What is required
Update the lines of the records starting at the beginning and ending at the line that contains "Workshop 密集开火：" by changing "pandemia" to "crisis sanitaria". Leave every other part of those lines as it is.

Extracted page text data
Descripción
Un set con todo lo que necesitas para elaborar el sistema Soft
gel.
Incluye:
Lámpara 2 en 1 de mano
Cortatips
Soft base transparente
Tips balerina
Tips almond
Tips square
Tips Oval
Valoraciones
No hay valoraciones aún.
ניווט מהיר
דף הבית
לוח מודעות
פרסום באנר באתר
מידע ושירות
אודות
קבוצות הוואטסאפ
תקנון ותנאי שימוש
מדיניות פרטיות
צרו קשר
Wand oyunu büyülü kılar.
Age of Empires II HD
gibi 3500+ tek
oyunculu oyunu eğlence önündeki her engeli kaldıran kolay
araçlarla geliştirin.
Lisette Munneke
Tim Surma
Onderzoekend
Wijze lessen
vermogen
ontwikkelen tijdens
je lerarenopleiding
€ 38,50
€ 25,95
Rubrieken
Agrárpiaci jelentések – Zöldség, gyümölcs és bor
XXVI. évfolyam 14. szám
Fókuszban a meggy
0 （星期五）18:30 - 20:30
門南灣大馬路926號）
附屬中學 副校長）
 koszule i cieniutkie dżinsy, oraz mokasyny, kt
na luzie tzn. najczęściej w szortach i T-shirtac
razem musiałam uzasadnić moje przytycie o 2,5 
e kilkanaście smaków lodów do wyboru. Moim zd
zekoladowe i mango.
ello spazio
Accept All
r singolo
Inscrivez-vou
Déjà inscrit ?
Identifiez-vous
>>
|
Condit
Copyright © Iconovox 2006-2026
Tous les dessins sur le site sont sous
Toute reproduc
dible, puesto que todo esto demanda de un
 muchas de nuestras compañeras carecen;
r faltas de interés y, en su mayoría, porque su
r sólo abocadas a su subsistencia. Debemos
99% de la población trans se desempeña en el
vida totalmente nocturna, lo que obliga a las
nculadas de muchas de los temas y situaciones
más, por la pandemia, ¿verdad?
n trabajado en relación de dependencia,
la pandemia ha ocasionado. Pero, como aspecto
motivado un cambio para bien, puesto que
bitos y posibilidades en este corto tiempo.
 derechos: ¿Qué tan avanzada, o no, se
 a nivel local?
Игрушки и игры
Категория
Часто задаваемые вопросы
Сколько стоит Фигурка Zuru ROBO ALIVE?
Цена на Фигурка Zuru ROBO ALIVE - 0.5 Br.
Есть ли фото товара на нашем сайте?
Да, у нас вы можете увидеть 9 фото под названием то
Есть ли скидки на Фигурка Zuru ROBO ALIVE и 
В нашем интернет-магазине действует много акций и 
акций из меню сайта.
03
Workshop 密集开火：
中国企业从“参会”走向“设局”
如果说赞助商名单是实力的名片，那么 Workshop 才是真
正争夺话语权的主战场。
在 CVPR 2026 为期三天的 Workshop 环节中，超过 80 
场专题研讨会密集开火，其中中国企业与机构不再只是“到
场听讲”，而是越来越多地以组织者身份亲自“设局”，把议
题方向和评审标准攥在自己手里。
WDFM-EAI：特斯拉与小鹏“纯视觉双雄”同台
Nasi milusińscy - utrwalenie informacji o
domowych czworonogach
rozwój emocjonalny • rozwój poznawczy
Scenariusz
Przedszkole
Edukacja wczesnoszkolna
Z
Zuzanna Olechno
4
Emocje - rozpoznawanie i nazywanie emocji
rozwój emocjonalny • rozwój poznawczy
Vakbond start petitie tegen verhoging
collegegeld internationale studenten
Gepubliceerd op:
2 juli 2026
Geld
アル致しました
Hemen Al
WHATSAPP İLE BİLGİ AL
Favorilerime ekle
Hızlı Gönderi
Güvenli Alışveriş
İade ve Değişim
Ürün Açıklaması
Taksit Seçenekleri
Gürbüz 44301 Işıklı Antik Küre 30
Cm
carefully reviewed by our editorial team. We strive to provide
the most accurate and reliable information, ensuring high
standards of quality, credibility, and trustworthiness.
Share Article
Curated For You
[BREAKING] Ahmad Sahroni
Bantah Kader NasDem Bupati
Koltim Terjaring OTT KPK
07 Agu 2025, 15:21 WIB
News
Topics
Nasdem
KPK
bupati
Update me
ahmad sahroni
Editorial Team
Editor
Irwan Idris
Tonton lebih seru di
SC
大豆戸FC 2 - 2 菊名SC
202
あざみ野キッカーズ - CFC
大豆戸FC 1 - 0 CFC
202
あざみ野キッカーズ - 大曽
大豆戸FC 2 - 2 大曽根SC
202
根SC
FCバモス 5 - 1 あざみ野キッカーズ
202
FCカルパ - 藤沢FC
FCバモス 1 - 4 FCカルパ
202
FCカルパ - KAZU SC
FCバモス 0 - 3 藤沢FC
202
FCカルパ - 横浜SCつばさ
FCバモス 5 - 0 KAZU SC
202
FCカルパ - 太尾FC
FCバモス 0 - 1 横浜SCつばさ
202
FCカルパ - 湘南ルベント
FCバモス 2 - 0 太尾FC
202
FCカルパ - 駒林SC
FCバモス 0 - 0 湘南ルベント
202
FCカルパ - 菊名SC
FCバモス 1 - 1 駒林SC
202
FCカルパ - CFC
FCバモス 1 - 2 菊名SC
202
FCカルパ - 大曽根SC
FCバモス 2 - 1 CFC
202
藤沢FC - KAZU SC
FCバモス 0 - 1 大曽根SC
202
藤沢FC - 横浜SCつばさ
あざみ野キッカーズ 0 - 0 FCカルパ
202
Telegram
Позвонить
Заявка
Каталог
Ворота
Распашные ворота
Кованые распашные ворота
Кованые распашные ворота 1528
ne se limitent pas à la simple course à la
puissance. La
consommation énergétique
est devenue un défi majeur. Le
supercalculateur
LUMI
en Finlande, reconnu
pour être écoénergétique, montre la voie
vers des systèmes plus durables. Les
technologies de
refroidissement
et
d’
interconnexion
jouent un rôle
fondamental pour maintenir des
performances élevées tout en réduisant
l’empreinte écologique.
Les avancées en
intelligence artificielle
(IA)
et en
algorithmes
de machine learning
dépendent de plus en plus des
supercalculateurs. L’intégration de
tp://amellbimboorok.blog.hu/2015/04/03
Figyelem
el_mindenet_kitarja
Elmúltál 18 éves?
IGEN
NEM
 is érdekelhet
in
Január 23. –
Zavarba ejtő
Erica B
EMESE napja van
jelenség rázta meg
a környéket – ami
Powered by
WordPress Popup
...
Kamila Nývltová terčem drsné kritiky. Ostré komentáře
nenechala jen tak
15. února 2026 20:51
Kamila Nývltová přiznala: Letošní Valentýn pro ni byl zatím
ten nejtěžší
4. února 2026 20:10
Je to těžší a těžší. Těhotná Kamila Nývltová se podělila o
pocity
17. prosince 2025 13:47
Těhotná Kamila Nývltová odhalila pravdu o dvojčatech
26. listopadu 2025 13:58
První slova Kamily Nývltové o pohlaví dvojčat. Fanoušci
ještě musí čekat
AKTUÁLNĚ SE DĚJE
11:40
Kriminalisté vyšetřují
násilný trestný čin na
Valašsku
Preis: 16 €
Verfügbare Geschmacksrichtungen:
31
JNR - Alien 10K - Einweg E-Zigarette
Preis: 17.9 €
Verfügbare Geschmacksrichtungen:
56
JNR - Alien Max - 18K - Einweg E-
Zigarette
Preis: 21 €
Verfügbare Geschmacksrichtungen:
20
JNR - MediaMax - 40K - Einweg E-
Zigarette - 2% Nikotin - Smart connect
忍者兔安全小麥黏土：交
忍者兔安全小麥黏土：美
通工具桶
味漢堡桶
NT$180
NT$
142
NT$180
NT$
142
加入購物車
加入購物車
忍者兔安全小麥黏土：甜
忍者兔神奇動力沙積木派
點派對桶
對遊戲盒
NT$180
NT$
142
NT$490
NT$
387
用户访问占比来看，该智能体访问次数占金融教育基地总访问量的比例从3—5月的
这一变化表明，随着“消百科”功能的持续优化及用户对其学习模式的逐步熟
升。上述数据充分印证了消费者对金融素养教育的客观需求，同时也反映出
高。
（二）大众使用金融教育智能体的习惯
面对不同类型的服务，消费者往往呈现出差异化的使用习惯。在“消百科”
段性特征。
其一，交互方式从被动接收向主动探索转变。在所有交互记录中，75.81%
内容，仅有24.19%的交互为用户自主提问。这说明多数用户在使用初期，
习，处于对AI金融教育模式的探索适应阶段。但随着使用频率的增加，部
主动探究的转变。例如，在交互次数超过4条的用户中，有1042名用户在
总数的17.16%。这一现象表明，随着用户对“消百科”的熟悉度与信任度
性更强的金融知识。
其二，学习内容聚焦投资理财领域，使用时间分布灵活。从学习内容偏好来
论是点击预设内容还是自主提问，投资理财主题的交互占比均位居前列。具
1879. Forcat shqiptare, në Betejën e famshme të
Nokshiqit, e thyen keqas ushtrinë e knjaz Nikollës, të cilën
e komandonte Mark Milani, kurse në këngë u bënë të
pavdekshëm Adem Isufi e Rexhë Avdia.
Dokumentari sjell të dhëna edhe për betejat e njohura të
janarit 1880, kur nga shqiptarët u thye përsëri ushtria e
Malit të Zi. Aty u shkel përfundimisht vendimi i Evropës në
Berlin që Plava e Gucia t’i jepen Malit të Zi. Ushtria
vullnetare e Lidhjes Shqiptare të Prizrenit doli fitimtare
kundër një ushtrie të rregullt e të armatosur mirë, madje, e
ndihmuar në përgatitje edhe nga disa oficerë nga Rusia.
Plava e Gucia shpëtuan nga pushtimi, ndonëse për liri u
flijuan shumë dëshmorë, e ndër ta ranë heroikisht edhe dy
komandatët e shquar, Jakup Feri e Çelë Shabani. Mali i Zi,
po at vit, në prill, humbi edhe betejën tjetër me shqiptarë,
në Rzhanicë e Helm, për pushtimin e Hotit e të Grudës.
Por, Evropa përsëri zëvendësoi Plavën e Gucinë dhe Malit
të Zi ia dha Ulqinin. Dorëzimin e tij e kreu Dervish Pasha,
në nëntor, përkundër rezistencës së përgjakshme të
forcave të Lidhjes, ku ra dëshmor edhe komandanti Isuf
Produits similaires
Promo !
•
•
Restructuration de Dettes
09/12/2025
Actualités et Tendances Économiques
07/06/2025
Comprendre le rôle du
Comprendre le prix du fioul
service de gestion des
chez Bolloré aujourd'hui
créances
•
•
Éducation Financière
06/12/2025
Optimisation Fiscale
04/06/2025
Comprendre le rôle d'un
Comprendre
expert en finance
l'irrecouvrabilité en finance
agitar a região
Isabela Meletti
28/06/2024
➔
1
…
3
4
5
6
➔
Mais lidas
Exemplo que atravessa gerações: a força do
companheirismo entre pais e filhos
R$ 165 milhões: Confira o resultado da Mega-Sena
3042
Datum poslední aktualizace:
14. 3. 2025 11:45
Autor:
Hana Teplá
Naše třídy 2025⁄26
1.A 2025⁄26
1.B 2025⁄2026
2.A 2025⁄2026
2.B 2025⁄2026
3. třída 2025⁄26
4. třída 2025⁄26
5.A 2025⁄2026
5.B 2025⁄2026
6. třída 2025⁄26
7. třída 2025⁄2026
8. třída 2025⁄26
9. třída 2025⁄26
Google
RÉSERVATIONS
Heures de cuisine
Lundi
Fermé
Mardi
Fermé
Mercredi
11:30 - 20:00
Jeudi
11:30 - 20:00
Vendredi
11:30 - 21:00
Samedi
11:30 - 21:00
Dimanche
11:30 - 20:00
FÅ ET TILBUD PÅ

Exercise output
Descripción
Un set con todo lo que necesitas para elaborar el sistema Soft
gel.
Incluye:
Lámpara 2 en 1 de mano
Cortatips
Soft base transparente
Tips balerina
Tips almond
Tips square
Tips Oval
Valoraciones
No hay valoraciones aún.
ניווט מהיר
דף הבית
לוח מודעות
פרסום באנר באתר
מידע ושירות
אודות
קבוצות הוואטסאפ
תקנון ותנאי שימוש
מדיניות פרטיות
צרו קשר
Wand oyunu büyülü kılar.
Age of Empires II HD
gibi 3500+ tek
oyunculu oyunu eğlence önündeki her engeli kaldıran kolay
araçlarla geliştirin.
Lisette Munneke
Tim Surma
Onderzoekend
Wijze lessen
vermogen
ontwikkelen tijdens
je lerarenopleiding
€ 38,50
€ 25,95
Rubrieken
Agrárpiaci jelentések – Zöldség, gyümölcs és bor
XXVI. évfolyam 14. szám
Fókuszban a meggy
0 （星期五）18:30 - 20:30
門南灣大馬路926號）
附屬中學 副校長）
 koszule i cieniutkie dżinsy, oraz mokasyny, kt
na luzie tzn. najczęściej w szortach i T-shirtac
razem musiałam uzasadnić moje przytycie o 2,5 
e kilkanaście smaków lodów do wyboru. Moim zd
zekoladowe i mango.
ello spazio
Accept All
r singolo
Inscrivez-vou
Déjà inscrit ?
Identifiez-vous
>>
|
Condit
Copyright © Iconovox 2006-2026
Tous les dessins sur le site sont sous
Toute reproduc
dible, puesto que todo esto demanda de un
 muchas de nuestras compañeras carecen;
r faltas de interés y, en su mayoría, porque su
r sólo abocadas a su subsistencia. Debemos
99% de la población trans se desempeña en el
vida totalmente nocturna, lo que obliga a las
nculadas de muchas de los temas y situaciones
más, por la crisis sanitaria, ¿verdad?
n trabajado en relación de dependencia,
la crisis sanitaria ha ocasionado. Pero, como aspecto
motivado un cambio para bien, puesto que
bitos y posibilidades en este corto tiempo.
 derechos: ¿Qué tan avanzada, o no, se
 a nivel local?
Игрушки и игры
Категория
Часто задаваемые вопросы
Сколько стоит Фигурка Zuru ROBO ALIVE?
Цена на Фигурка Zuru ROBO ALIVE - 0.5 Br.
Есть ли фото товара на нашем сайте?
Да, у нас вы можете увидеть 9 фото под названием то
Есть ли скидки на Фигурка Zuru ROBO ALIVE и 
В нашем интернет-магазине действует много акций и 
акций из меню сайта.
03
Workshop 密集开火：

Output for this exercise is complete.